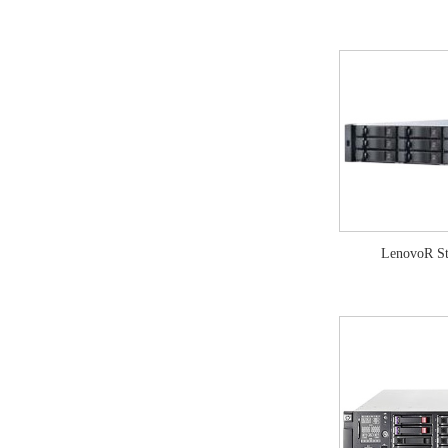
LenovoR S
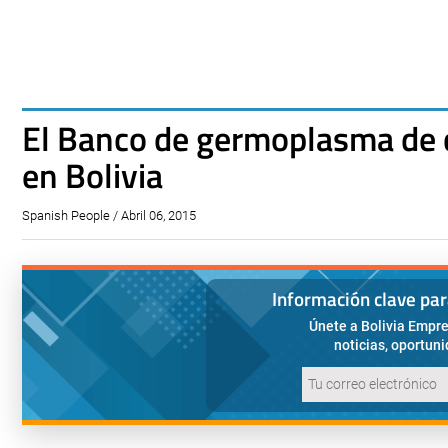
El Banco de germoplasma de 
en Bolivia
Spanish People / Abril 06, 2015
Información clave pa
Únete a Bolivia Empre
noticias, oportun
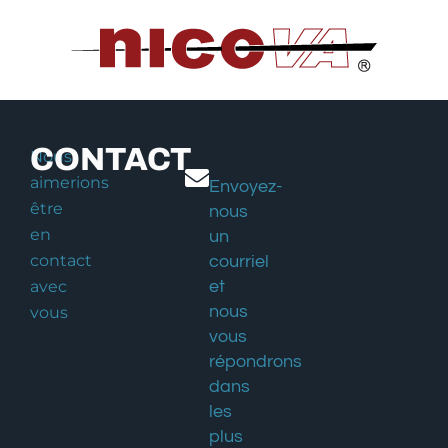
CONTACT
Nous
aimerions
Envoyez-
être
nous
en
un
contact
courriel
avec
et
nous
vous
vous
répondrons
dans
les
plus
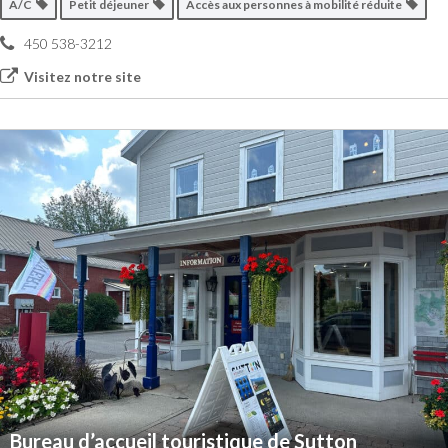
A/C
Petit déjeuner
Accès aux personnes à mobilité réduite
450 538-3212
Visitez notre site
Bureau d’accueil touristique de Sutton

======

Pictures are to be omitted. Output verbatim only the lines from the one holding "noticias, oportun" through the end of the material, both included.

▸ Answer to this exercise
noticias, oportun
CONTACT
Nous
aimerions
Envoyez-
être
nous
en
un
contact
courriel
avec
et
nous
vous
vous
répondrons
dans
les
plus
A/C
Petit déjeuner
Accès aux personnes à mobilité réduite
450 538-3212
Visitez notre site
Bureau d’accueil touristique de Sutton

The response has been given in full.